I don't know about appropriation, but I do know that she wouldn't use biblical or puritan beliefs of witchcraft. so Native American beliefs get fictionalized, but Christian beliefs don't.

deal with the devil like witchcraft is maybe not possible and she might have risked more backlash if she had included more Native American magic, but there's more flavor to American magic than the Salem witch trails!

(Anonymous) 2016-03-13 10:21 pm (UTC)(link)

she didn't even bother to write from the POV Native American magic users, no, it was all about the discovery of the "New World" through Europeans, even if she sugarcoated it with the claim that magic users already knew of each others existence. She treats Native American cultures like one culture and they didn't even have a wizard school before the Europeans arrived.


Well writing from the POV of the Indian when she herself is European actually would be appropriation and it would be superimposing white colonialist ideas over Native American identity. She made the right call there. It is also very unlikely that there would be defined schools in the European sense for most tribes.

(Anonymous) 2016-03-13 11:17 pm (UTC)(link)
so to avoid appropriation you just write out the superimposing white colonialist ideas of discovering a "new world", as human settlement don't count until it's a white dude?

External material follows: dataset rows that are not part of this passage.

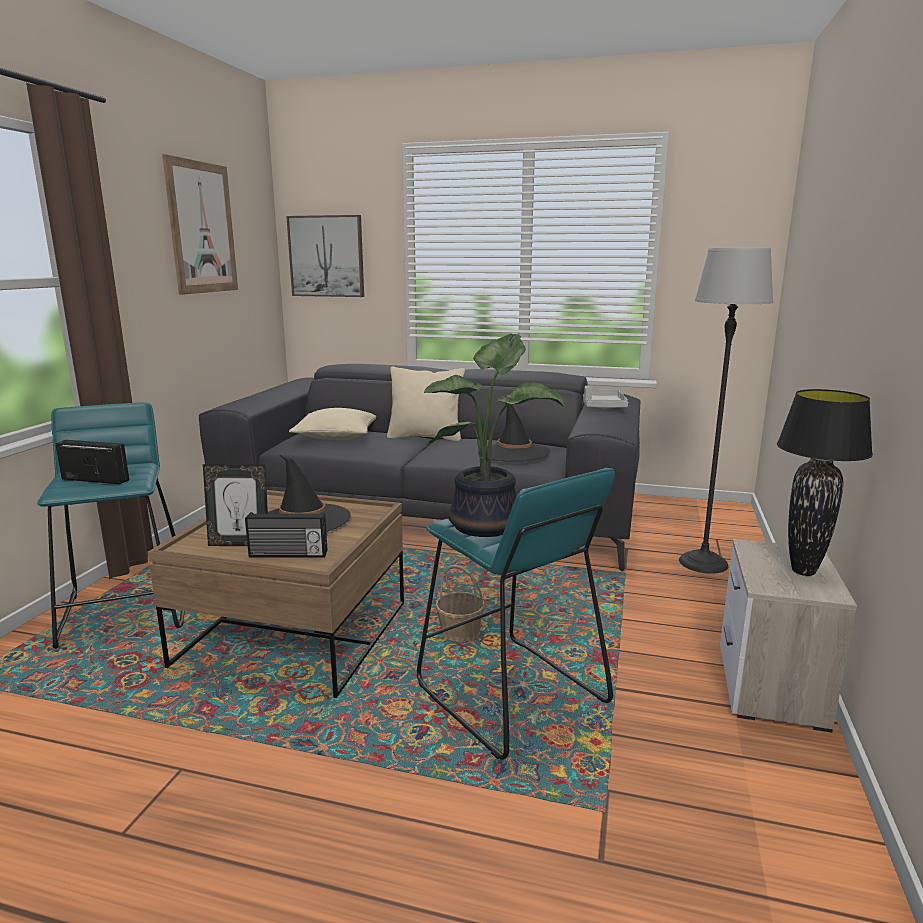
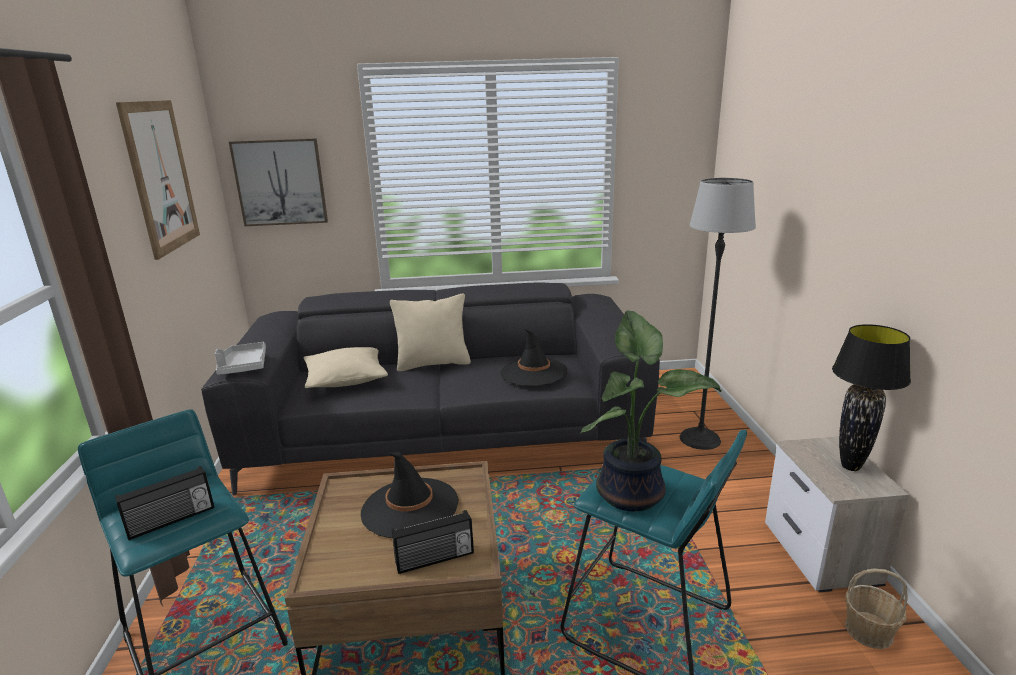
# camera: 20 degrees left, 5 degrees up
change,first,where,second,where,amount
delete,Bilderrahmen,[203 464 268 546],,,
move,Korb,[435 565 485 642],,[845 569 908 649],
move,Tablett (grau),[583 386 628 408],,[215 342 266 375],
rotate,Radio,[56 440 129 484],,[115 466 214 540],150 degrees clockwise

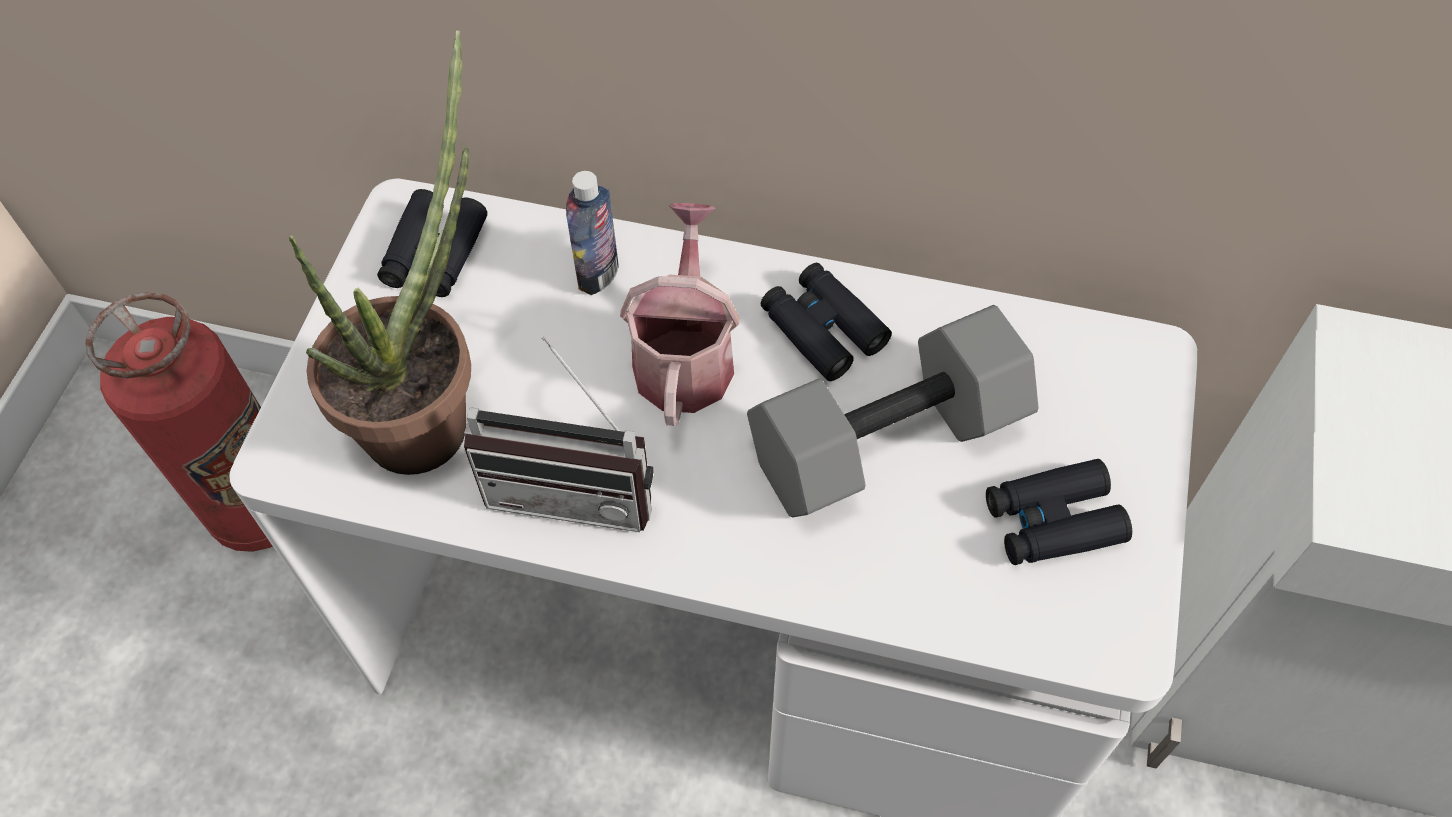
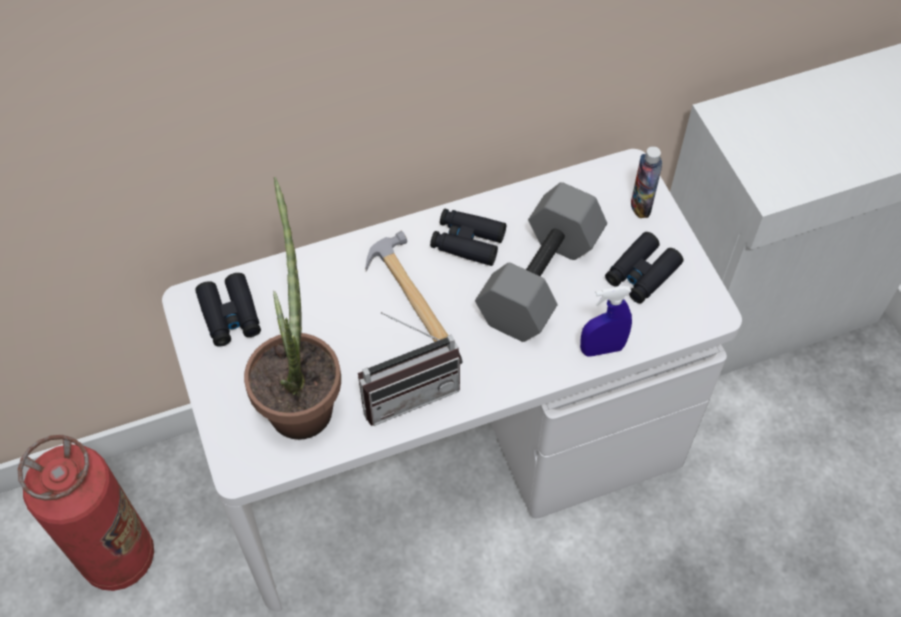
# camera: 35 degrees left, 0 degrees up
change,first,where,second,where,amount
insert,,,Sprühflasche (blau),[580 286 632 357],
move,Flasche,[566 171 619 295],,[631 146 662 218],
replace,Gießkanne,[620 203 740 426],Hammer,[365 231 449 342],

sorry, but it's more problematic to not try, even if we are used to this narrative.

(Anonymous) 2016-03-14 05:26 am (UTC)(link)
"Though European explorers called it ‘the New World’ when they first reached the continent, wizards had known about America long before Muggles (Note: while every nationality has its own term for ‘Muggle,’ the American community uses the slang term No-Maj, short for ‘No Magic’). Various modes of magical travel – brooms and Apparition among them – not to mention visions and premonitions, meant that even far-flung wizarding communities were in contact with each other from the Middle Ages onwards.

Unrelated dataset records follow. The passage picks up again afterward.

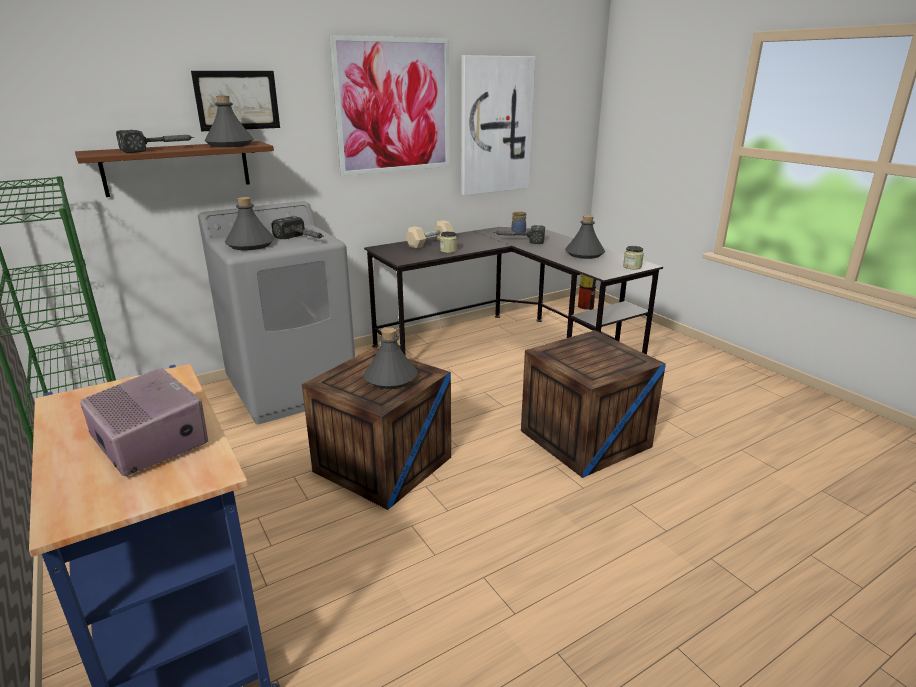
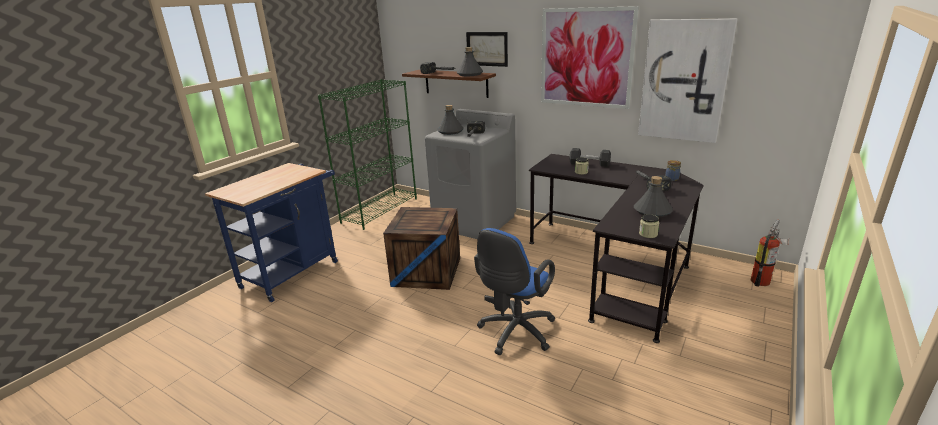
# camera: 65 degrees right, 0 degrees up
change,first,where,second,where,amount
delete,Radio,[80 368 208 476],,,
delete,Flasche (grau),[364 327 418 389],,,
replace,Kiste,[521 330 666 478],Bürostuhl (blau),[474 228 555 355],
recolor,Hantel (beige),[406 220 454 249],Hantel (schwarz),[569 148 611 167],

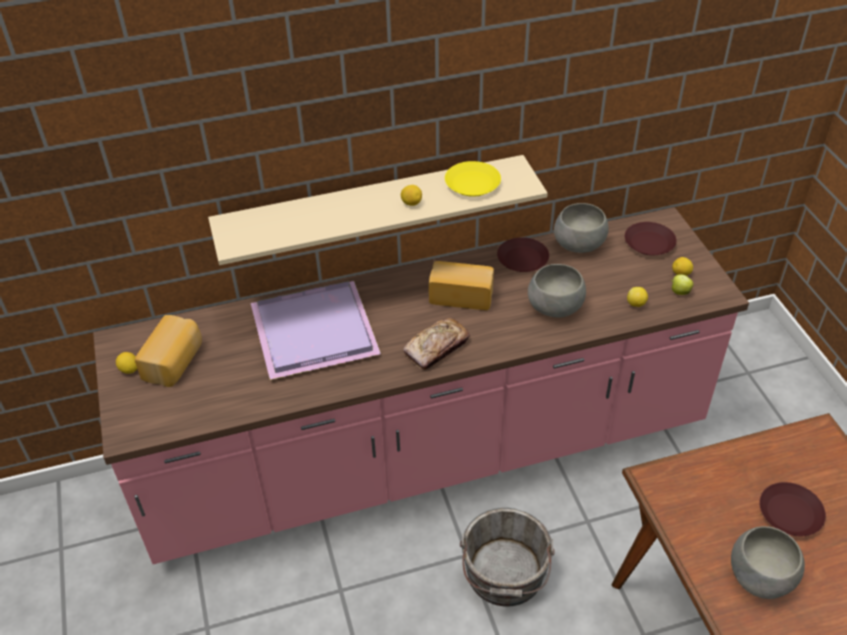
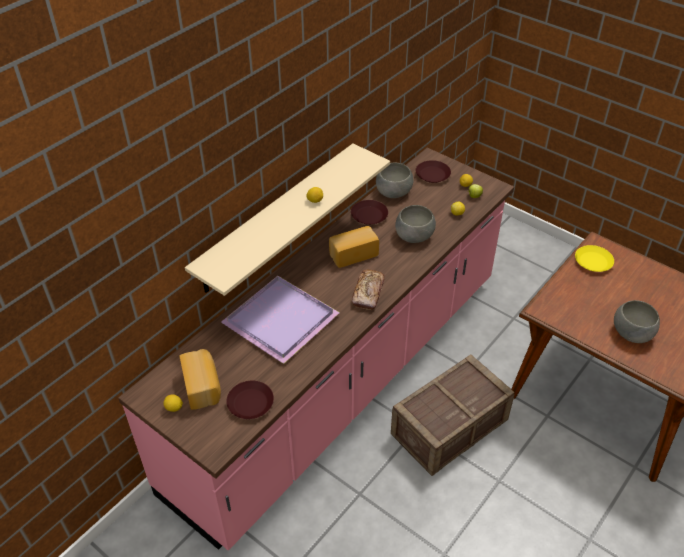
# camera: 35 degrees left, 0 degrees up
change,first,where,second,where,amount
move,Teller (gelb),[445 161 501 197],,[575 245 614 272],
move,Teller (braun),[759 482 826 536],,[226 381 274 419],
replace,Eimer (grau),[460 508 555 606],Kiste,[391 354 515 476],

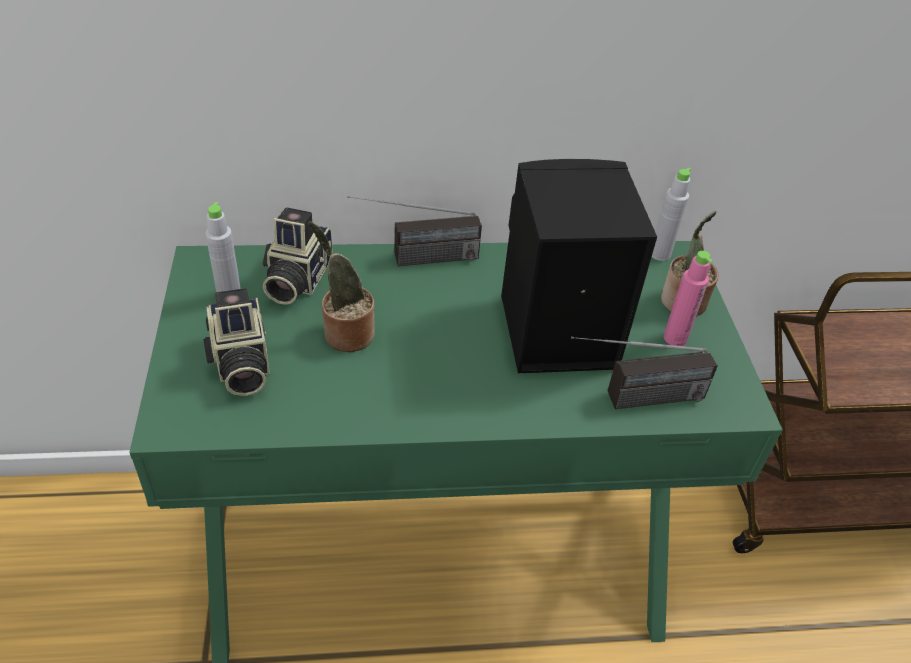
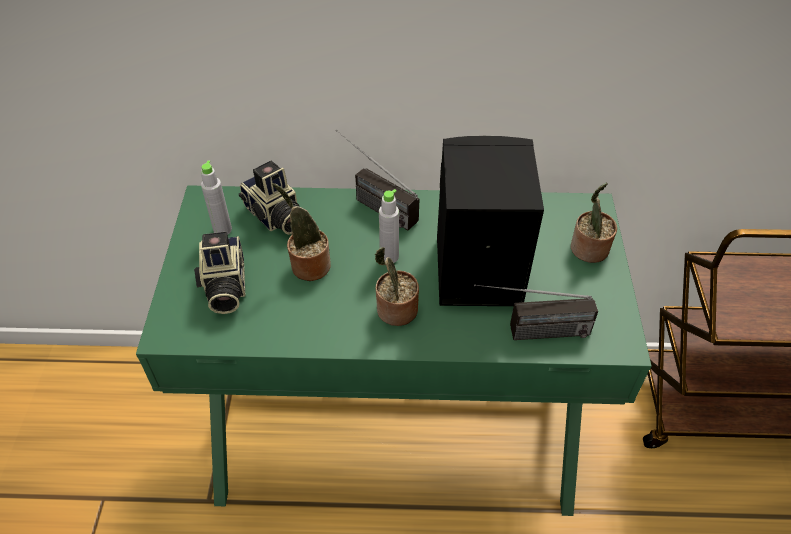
# camera: 10 degrees right, 5 degrees up
change,first,where,second,where,amount
delete,Flasche (rosa),[664 251 713 346],,,
insert,,,Topfpflanze,[375 247 419 326],
move,Flasche (grau),[652 168 691 261],,[379 189 399 263],
rotate,Kamera,[263 207 332 305],,[239 161 300 235],60 degrees counterclockwise
rotate,Radio,[347 196 482 266],,[336 130 419 230],45 degrees clockwise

The Native American magical community and those of Europe and Africa had known about each other long before the immigration of European No-Majs in the seventeenth century. They were already aware of the many similarities between their communities."

Literally the opening paragraphs of the article. WTF are you even on about.
bigpaw: (Default)

[personal profile] bigpaw 2016-03-13 10:35 pm (UTC)(link)
The bit about wizards all knowing each others' existence for forever is what really threw me, because like...how could that not totally alter the course of history? I can't imagine a world where ancient peoples had access to long-distance communication and transportation turning out exactly the same as our world.

I mean obviously I'm not expecting JKR to write a whole alternate history. But it seems like an odd detail to just casually throw in and not expand on at all.

(Anonymous) 2016-03-13 11:30 pm (UTC)(link)
ikr. there was some level of progress when it came to charm and magic research in magic history she described so far, so I wish that quick and easy long-distance communication hadn't been invented back then.

there could be rumours about it, or a ship route that took months (s. vikings).